INSTRUCTIONS:
• 1. In the passage on integral ring maps, which theorem is used to show that the prime ideal $(p)$ has height 1?
• 2. Set down the passage on integral ring maps word for word, starting at "Remark. In the" and ending at "p$ is normal.".

PASSAGE GIVEN:
For example, these are all satisfied if $R$ is of finite type over a field or over $\mathbb Z$. It might be possible to weaken some of these hypotheses.

Lemma. Let $f\colon R \to S$ be an integral ring map, let $\mathfrak q \subseteq S$ be a prime, and let $\mathfrak p = f^{-1}(\mathfrak q)$. Then $$\dim R/\mathfrak p = \dim S/\mathfrak q.$$

Proof. This is poset-theoretic, using only the going up theorem for integral maps [AM, Thm. 5.11]. Indeed, the going up theorem implies that a chain $\mathfrak p = \mathfrak p_0 \subsetneq \mathfrak p_1 \subsetneq \ldots$ of primes of $R$ containing $\mathfrak p$ can be lifted to some chain $\mathfrak q = \mathfrak q_0 \subsetneq \mathfrak q_1 \subsetneq \ldots$ of $S$, whence $\dim S/\mathfrak q \geq \dim R/\mathfrak p$.

Conversely, if $\mathfrak q_1 \subseteq \mathfrak q_2$ are primes of $S$ with $f^{-1}(\mathfrak q_1) = f^{-1}(\mathfrak q_2) = \mathfrak p$, then we must have $\mathfrak q_1 = \mathfrak q_2$. Indeed, they correspond to primes in the integral ring map $\kappa(\mathfrak p) \to S \otimes_R \kappa(\mathfrak p)$, and there are no inclusions between prime ideals of $S \otimes_R \kappa(\mathfrak p)$ [Tag 00GS(3)]. Hence, the inverse image of a chain $\mathfrak q = \mathfrak q_0 \subsetneq \mathfrak q_1 \subsetneq \ldots$ of primes of $S$ containing $\mathfrak q$ is a strict chain $\mathfrak p = \mathfrak p_0 \subsetneq \mathfrak p_1 \subsetneq \ldots$ of primes of $R$ containing $\mathfrak p$, whence $\dim R/\mathfrak p \geq \dim S/\mathfrak q$. $\square$

Remark. In the proof below, we want to relate the heights of $\mathfrak q$ and $\mathfrak p$ as in the lemma. We can do this under assumption (3), for this forces $\operatorname{ht}(\mathfrak p) = \dim R - \dim R/\mathfrak p$ (and similarly for $\mathfrak q$).

Proposition. Let $R$ be a domain satisfying properties (1)-(3) above. If $p \in R$ is a prime element, then $p$ is a prime element in $\tilde R$.

Proof. By assumption, $\mathfrak p = (p)$ is a prime ideal. By Krull's Hauptidealsatz [AM, Cor. 11.17], this implies that $\mathfrak p$ has height $1$, i.e. $R_\mathfrak p$ is a $1$-dimensional domain. Since its maximal ideal $\mathfrak pR_\mathfrak p$ is principal, we conclude that $R_\mathfrak p$ is a DVR [AM, Prop. 9.2] with uniformiser $p$; in particular $R_\mathfrak p$ is normal.

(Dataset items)
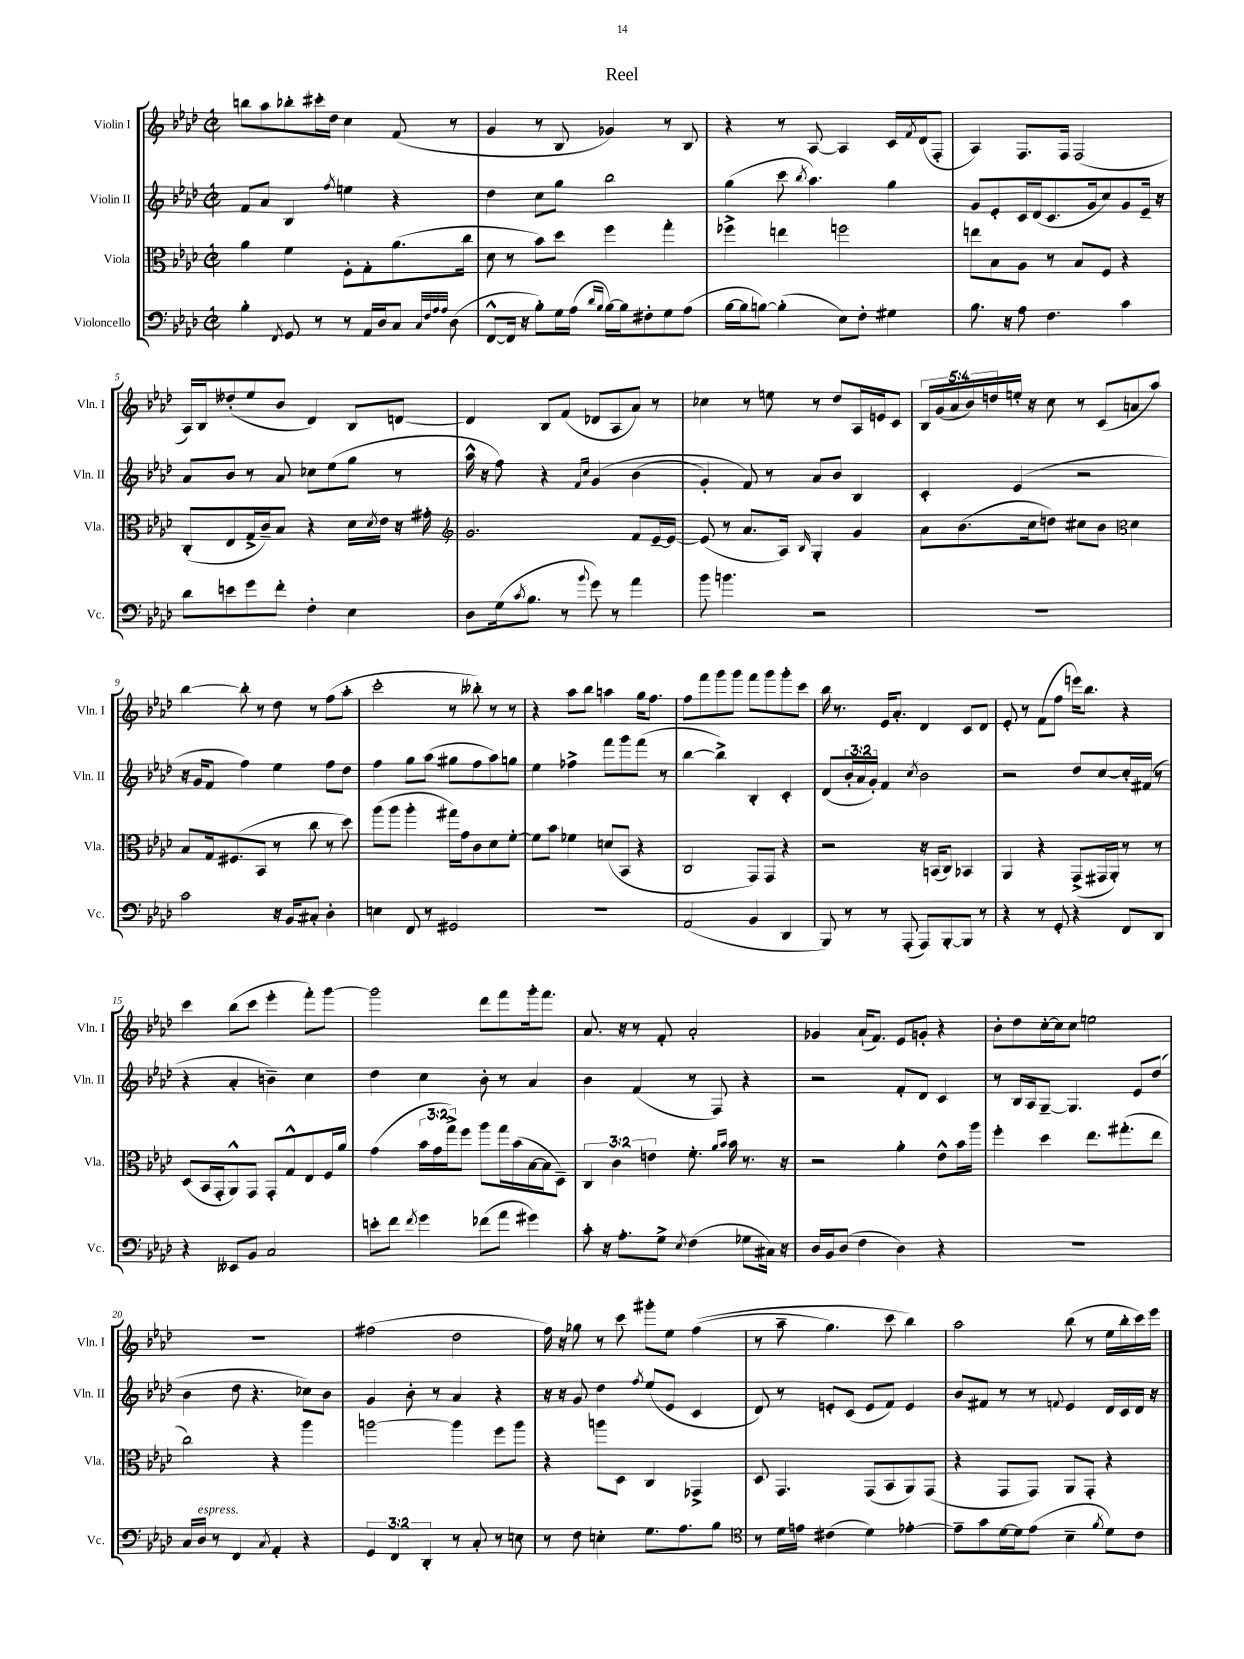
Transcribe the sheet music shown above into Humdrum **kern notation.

**kern	**kern	**kern	**kern
*part4	*part3	*part2	*part1
*staff4	*staff3	*staff2	*staff1
*I"Violoncello	*I"Viola	*I"Violin II	*I"Violin I
*I'Vc.	*I'Vla.	*I'Vln. II	*I'Vln. I
*clefF4	*clefC3	*clefG2	*clefG2
*k[b-e-a-d-]	*k[b-e-a-d-]	*k[b-e-a-d-]	*k[b-e-a-d-]
*M2/2	*M2/2	*M2/2	*M2/2
*met(c|)	*met(c|)	*met(c|)	*met(c|)
=1	=1	=1	=1
4B-'\	4a-\	8f/L	8bbn\L
.	.	8a-/J	8aa-\
8qFF/	.	.	.
8GG/	4f\	4B-/	8bb-X'\
8r	.	.	16ccc#X'\L
.	.	.	16dd-\JJ
.	.	8qff/	.
8r	8F'\L	4een\	4cc\
16AA-/LL	8G'\	.	.
16D-/J	.	.	.
8C/J	(8.a-\	4r	(8f/
32qqC/LLL	.	.	.
32qqF/	.	.	.
32qqA-/	.	.	.
32qqA-/JJJ	.	.	.
(8D-\	.	.	8r
.	16cc\Jk	.	.
=2	=2	=2	=2
[8FF^^/L	8d-\	4dd-\	4g/
16FF/Jk]	8r	.	.
16r	.	.	.
8B-'\L)	8b-\L)	8cc\L	8r
16G\L	8dd-\J	8gg\J	8B-/
(16A-\JJ	.	.	.
16qqd-/LL	.	.	.
16qqB-/JJ	.	.	.
[16B-\LL)	4ff\	2bb-\	4g-X/)
16B-\J]	.	.	.
8F#X'\	.	.	.
8G\	4gg'\	.	8r
(8A-\J	.	.	8B-/
=3	=3	=3	=3
[16B-\LL	4ff-X^\	(4gg\	4r
16B-\J]	.	.	.
[8Bn\J)	.	.	.
(4B'\]	4een\	8ccc\	8r
.	.	8qbb-/	.
.	.	4.aa-\)	[8A-/
8E-\L)	2ffn\	.	4A-/]
8F'\J	.	.	.
4G#X\	.	4gg\	16c/LL
.	.	.	8qf/
.	.	.	(16d-/J
.	.	.	8F'/J
=4	=4	=4	=4
8.B-\	8een\L	8g/L	4A-/)
.	8B-\	8e-'/	.
16r	.	.	.
8A-\	8A-\J	16c/L	8.F/L
.	.	(16d-/J	.
4.F\	8r	8.c/	.
.	.	.	16F/Jk
.	8B-/L	.	(2F/
.	.	16g/k	.
.	8F/J	8cc/)	.
4c\	4r	8g/	.
.	.	16e-~/Jk	.
.	.	16r	.
!!LO:LB:g=z
=5	=5	=5	=5
8d-\L	(8C'/L	8a-/L	16A-/LL)
.	.	.	16B-/J
8en\	8E-/	8b-/J	(8dd--X'/
8g\	16G^/L	8r	8ee-/
.	16c~/J)	.	.
8f'\J	8B-/J	8a-/	8b-/J
4F'\	4r	8cc-X\L	4d-/)
.	.	(8ee-\	.
4E-\	16d-\LL	8gg\J	8B-/L
.	8qd-/	.	.
.	16e-\JJ	.	.
.	16r	8r	[8dn/J
.	16g#X'\	.	.
=6	=6	=6	=6
*	*clefG2	*	*
8D-\L	2.g/	16aa-^^\	4d/]
.	.	16r	.
(16G\k	.	8ff\)	.
8qc/	.	.	.
8.B-\J	.	.	.
.	.	4r	8B-/L
8r	.	.	(8f/J
.	.	16qqf/LL	.
8qqb-/	.	16qqcc/JJ	.
8g\)	.	(4g/	8d-X/L
8r	.	.	8A-/
4a-\	8f/L	(4b-\	8a-/J)
.	[16e-~/L	.	8r
.	16e-/JJ_	.	.
=7	=7	=7	=7
8b-\	(8e-/]	4g'/)	4cc-X\
4.bn\	8r	.	.
.	8.a-/L	8f/)	8r
.	.	8r	8een\
.	16A-/Jk)	.	.
.	16qqB-/	.	.
2r	4G'/	8a-/L	8r
.	.	8b-/J	8dd-/L
.	4g/	4B-/	16A-/L
.	.	.	16en/J
.	.	.	8c/J
=8	=8	=8	=8
1r	8a-\L	4c'/	20B-/LL
.	.	.	(20g/
.	.	.	20a-/
.	(8.b-\	.	.
.	.	.	20b-/)
.	.	.	20ddn/
.	.	(4e-/	16een'/JJ
.	16cc\k	.	16r
.	8ddn\J)	.	8cc\
.	8cc#X\L	2r	8r
.	8b-\J	.	(8c/L
*	*clefC3	*	*
.	4d-\	.	8an/
.	.	.	8aa-/J)
!!LO:LB:g=z
=9	=9	=9	=9
2c\	8B-/L	16r	[4bb-\
.	.	16g/KL	.
.	16G/k	8f/J	.
.	(8.F#X/	.	.
.	.	4ff\)	8bb-'\]
.	8BB-/J	.	8r
16r	8r	4ee-\	8dd-\
16BB-/KL	.	.	.
8C#X'/J	8cc\	.	8r
4D-'\	8r	8ff\L	(8ff\L
.	8dd-\)	8dd-\J	8aa-'\J
=10	=10	=10	=10
4En\	(8aa-\L	4ff\	2ccc'\
.	8aa-\J	.	.
8FF/	4aa-'\	8gg\L	.
8r	.	(8aa-\J	.
2GG#X/	16gg#X\LL)	8gg#X\L	8r
.	16g\J	.	.
.	8c\	8ff\	8bb--X'\)
.	8d-\	8aa-\)	8r
.	[8f'\J	8ggn\J	8r
=11	=11	=11	=11
1r	8f\L]	4ee-\	4r
.	8b-\J	.	.
.	4f-X\	4ff-X^\	8aa-\L
.	.	.	8bb-\J
.	(8dn/L	8fff\L	4aan\
.	8BB-/J	8ggg\	.
.	4r	(8fff\J	16gg\KL
.	.	.	8.ff\J
.	.	8r	.
=12	=12	=12	=12
(2AA-/	2C/	[4bb-\	8ff\L
.	.	.	8fff\
.	.	4bb-^\])	8ggg\
.	.	.	8ggg\J
4BB-/	8GG/L)	4B-'/	8fff\L
.	8GG/J	.	8ggg\
4DD-/	4r	4c'/	8ggg'\
.	.	.	8ccc\J
=13	=13	=13	=13
8BBB-/)	2r	(8d-/L	16bb-\
.	.	.	8.r
8r	.	24b-'/L	.
.	.	24a-/	.
.	.	24g'/JJ)	.
8r	.	4f/	16e-/KL
.	.	.	8.a-'/J
(8AAA-'/	.	.	.
.	.	8qcc/	.
8AAA-/L)	16r	2b-\	4d-/
.	(16BBn/KL	.	.
[8BBB-'/	8C/J)	.	.
8BBB-/J]	4BB-X/	.	8c/L
8r	.	.	8d-/J
=14	=14	=14	=14
4r	4AA-/	2r	8e-'/
.	.	.	8r
8r	4r	.	(8f\L
8GG'/	.	.	8ff\J
4r	(8GG^/L	8dd-/L	16eeen\KL)
.	.	.	8.bb-\J
.	16GG#X/L	[8cc/	.
.	16AA-'/JJ)	.	.
8FF/L	8r	16cc'/L]	4r
.	.	(16f#X/JJ	.
8DD-/J	8r	8r	.
!!LO:LB:g=z
=15	=15	=15	=15
4r	(8D-/L	4r	4ccc\
.	16BB-/L	.	.
.	16GG'/J	.	.
8EE--X/L	8AA-^^/)	4a-'/	(8bb-\L
8BB-/J	8GG/J	.	8ccc\J
2C/	8GG'/L	4bn~\)	4eee-'\
.	8G^^/	.	.
.	8E-/	4cc\	8fff'\L)
.	16F/L	.	[8ggg\J
.	16a-/JJ	.	.
=16	=16	=16	=16
8en'\L	(4g\	4dd-\	2ggg\]
8f\J	.	.	.
8qf/	.	.	.
4g\	24b-\LL	4cc\	.
.	24g\	.	.
.	24gg^\J)	.	.
.	8ff\J	.	.
(8f-X\L	8aa-\L	8b-'\	8ddd-\L
8a-\J	16gg\L	8r	8fff\
.	(16b-\	.	.
4g#X\)	[16B-\	4a-/	16ggg'\k
.	16B-\J]	.	8.fff\J
.	8D-~\J)	.	.
=17	=17	=17	=17
8c'\	6C/	4b-\	8.a-/
16r	.	.	.
.	6c\	.	.
8.A-'\L	.	.	16r
.	.	(4f/	8r
.	6en\	.	.
8G^\J	.	.	8f'/
8qE-/	.	.	.
(4F\	8.f'\	8r	2a-'/
.	.	8F/)	.
.	16qqa-/LL	.	.
.	16qqb-/JJ	.	.
.	16b-\	.	.
8G-X\L	8.r	4r	.
16C#X\Jk)	.	.	.
16r	16r	.	.
=18	=18	=18	=18
16D-/LL	2r	2r	4g-X/
16BB-/J	.	.	.
(8D-/J	.	.	.
4F\	.	.	(16a-`/KL
.	.	.	8.f/J)
4D-\)	4a-'\	8f'/L	8e-/L
.	.	8d-/J	8gn'/J
4r	8e-^^\L	4c/	4r
.	16b-\L	.	.
.	16aa-\JJ	.	.
=19	=19	=19	=19
1r	4ff'\	8r	8b-'\L
.	.	16B-/LL	8dd-\
.	.	16A-/J	.
.	4dd-\	[8G~/J	[16cc'\L
.	.	.	16cc\J]
.	.	4.G/]	8cc\J
.	8.ee-\L	.	2een\
.	(8.gg#X'\	.	.
.	.	8e-/L	.
.	8ee-\J	(8dd-/J	.
!!LO:LB:g=z
=20	=20	=20	=20
16C/LL	2cc\)	4b-\	1r
!LO:TX:a:i:t=espress.	!	!	!
16D-/JJ	.	.	.
8r	.	.	.
4FF/	.	8dd-\	.
.	.	4.r	.
8qC/	.	.	.
4AA-'/	4r	.	.
4r	4aa-\	8cc-X\L)	.
.	.	8b-\J	.
=21	=21	=21	=21
6GG/	[2aan\	4g/	(2ff#X\
6FF/	.	.	.
.	.	8b-'\	.
6DD-'/	.	.	.
.	.	8r	.
8r	4aa\]	4a-/	2dd-\
8C'/	.	.	.
8r	8ff\L	4r	.
8En\	8aa\J	.	.
=22	=22	=22	=22
8r	4r	16r	16ff\)
.	.	16r	16r
8F\	.	8g/	8gg-X\
4En'\	8aan\L	4dd-\	8r
.	8D-\J	.	8ccc\
.	.	8qff/	.
8.G\L	4C/	(8ee-/L	8ggg#X'\L
.	.	8e-/J	8ee-\J
8.A-\	.	.	.
.	4GG-X^/	4c/	((4ff\
8B-\J	.	.	.
=23	=23	=23	=23
*clefC4	*	*	*
8r	8D-/	8d-/)	8r
16d-\LL	4.GG/	8r	8aa-~\
16en\JJ	.	.	.
(4c#X\	.	8en'/L	4.gg\)
.	.	(8c/J	.
4d-\)	(8GG/L	8e/L	.
.	8BB-/	8f/J)	8ccc\
[4e-X'\	8AA-/)	4e/	4bb-\)
.	(8GG/J	.	.
=24	=24	=24	=24
8e-~\L]	4r	8b-/L	2aa-\
8g\	.	8f#X/J	.
[16d-\L	8GG/L	8r	.
16d-\J]	.	.	.
(8e-\J	8GG/J)	8r	.
.	.	8qqfn/	.
4B-~\	8AA-/L	4e-/	(8bb-\
.	8GG'/J	.	8r
8qf/	.	.	.
8d-\L)	4r	16d-/LL	16ee-\LL
.	.	16c/	16bb-'\
8c\J	.	16d-/JJ	16ccc\)
.	.	16r	16eee-\JJ
==	==	==	==
*-	*-	*-	*-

SOLVED TASKS:
• 1. Krull's Hauptidealsatz [AM, Cor. 11.17].

• 2.
Remark. In the proof below, we want to relate the heights of $\mathfrak q$ and $\mathfrak p$ as in the lemma. We can do this under assumption (3), for this forces $\operatorname{ht}(\mathfrak p) = \dim R - \dim R/\mathfrak p$ (and similarly for $\mathfrak q$).

Proposition. Let $R$ be a domain satisfying properties (1)-(3) above. If $p \in R$ is a prime element, then $p$ is a prime element in $\tilde R$.

Proof. By assumption, $\mathfrak p = (p)$ is a prime ideal. By Krull's Hauptidealsatz [AM, Cor. 11.17], this implies that $\mathfrak p$ has height $1$, i.e. $R_\mathfrak p$ is a $1$-dimensional domain. Since its maximal ideal $\mathfrak pR_\mathfrak p$ is principal, we conclude that $R_\mathfrak p$ is a DVR [AM, Prop. 9.2] with uniformiser $p$; in particular $R_\mathfrak p$ is normal.